EVERYTHING EVERYWHERE ALL AT ONCE
(2022, Daniels)



"Not a single moment will go by without every other universe screaming for your attention. Never fully there. Just a lifetime of fractured moments, contradictions, and confusion. With only a few specks of time where anything actually makes any sense."

That's how one of the main characters of Everything Everywhere All at Once (or rather her "evil" counterpart) describes this "tortured" multiverse reality they're living, but it could also be used to describe the plot of the film. I mean, a Chinese-American immigrant (Michelle Yeoh) is being audited by the IRS when she discovers her connection with multiple universes, including one where people have hot-dog fingers; a connection she has to use to save these universes from being destroyed by her alternate father and daughter, and a floating bagel. Whoosh!

Really, it's not that its complex, just that it is too many silly and absurd things thrown at once. The overload from the story and the fights and the frenetic rhythm of the film, all screaming for your attention might not be for everyone. Fractured moments, contradictions, and confusion, one might say; with only a few specks of time where anything actually makes any sense, and I'm not necessarily saying it in a bad way. I discovered this film was written and directed by the same guys that did Swiss Army Man shortly after watching it, and I went like "yeah, it figures".

So if you're into fast-paced absurdism, then this might be for you. But as far as I'm concerned, what kept this film afloat was the emotional anchor provided by the characters, especially Ke Huy Quan and Stephanie Hsu, who play Yeoh's husband and daughter respectively. KHQ gives an incredibly endearing and charismatic performance, but Hsu really digs deep into the heart and emotion of this "fractured" character to which nothing actually makes any sense. As fun as Jamie Lee Curtis was as a relentless IRS agent, I see no universe in which her performance was better than Hsu's.

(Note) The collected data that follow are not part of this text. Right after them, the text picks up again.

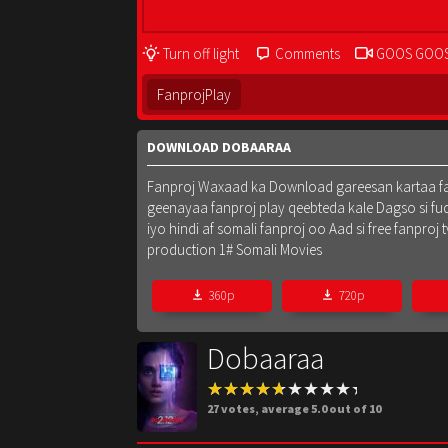
Turn off light
Comments
GOOS GOO
FanprojPlay
DOWNLOAD DOBAARAA
Fanproj Waxaad ka Download gareesan kartaa fanpr
geenayaa fanproj play qeebteda kale Dagso si fu
iyo hindi af somali fanproj oo Aad si free fanpr
production 1# Somali Movies
360p
720p
Dobaaraa
27
votes, average
5.0
out of 10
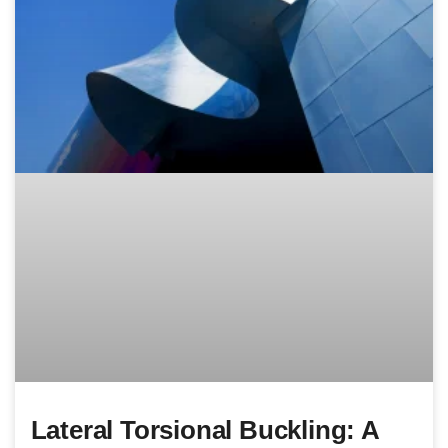
Lateral Torsional Buckling: A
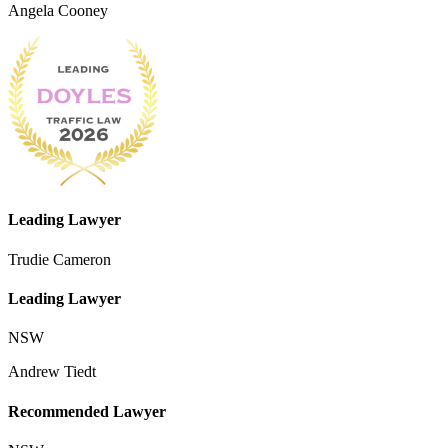
Angela Cooney
Leading Lawyer
Trudie Cameron
Leading Lawyer
NSW
Andrew Tiedt
Recommended Lawyer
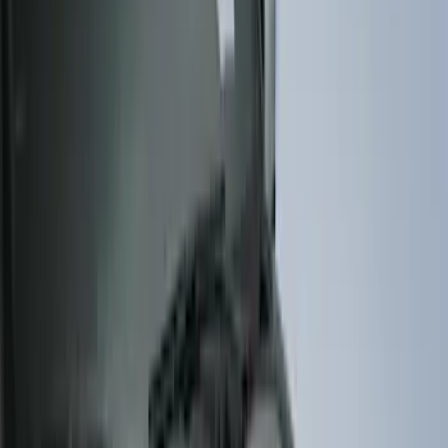
(
2
)
4.5
(
1
)
5
(
1
)
6.75
(
1
)
Price
Apply
$0 - $50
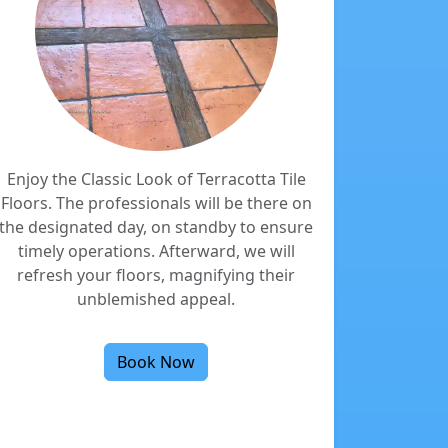
Enjoy the Classic Look of Terracotta Tile
Floors. The professionals will be there on
the designated day, on standby to ensure
timely operations. Afterward, we will
refresh your floors, magnifying their
unblemished appeal.
Book Now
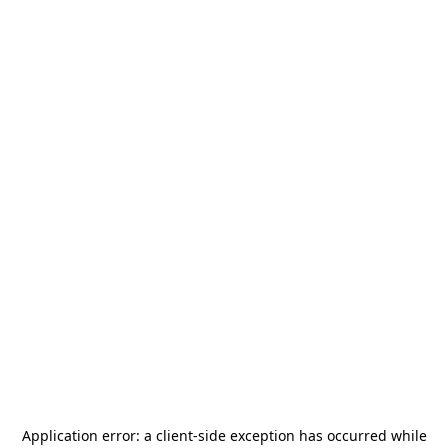
Application error: a
client
-side exception has occurred while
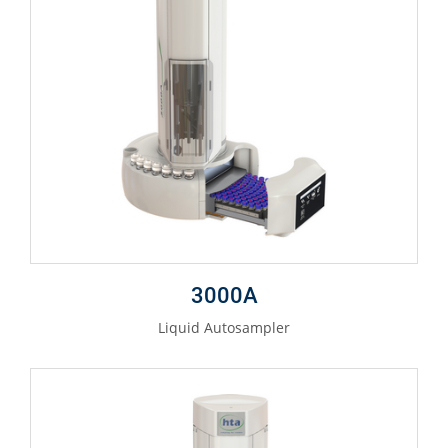
3000A
Liquid Autosampler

I commend the Daniels for staying true to their quirky ideas, but to be honest, I think that the emotional weight of the film was sometimes drowned by all the things that they throw at the audience screaming for our attention. Now that they won every single Oscar, I suppose they'll swing even harder, but I think a bit of restraint wouldn't have been a bad thing here. Even though I was never fully there, I cherished those specks of time where something, anything, made any sense for me.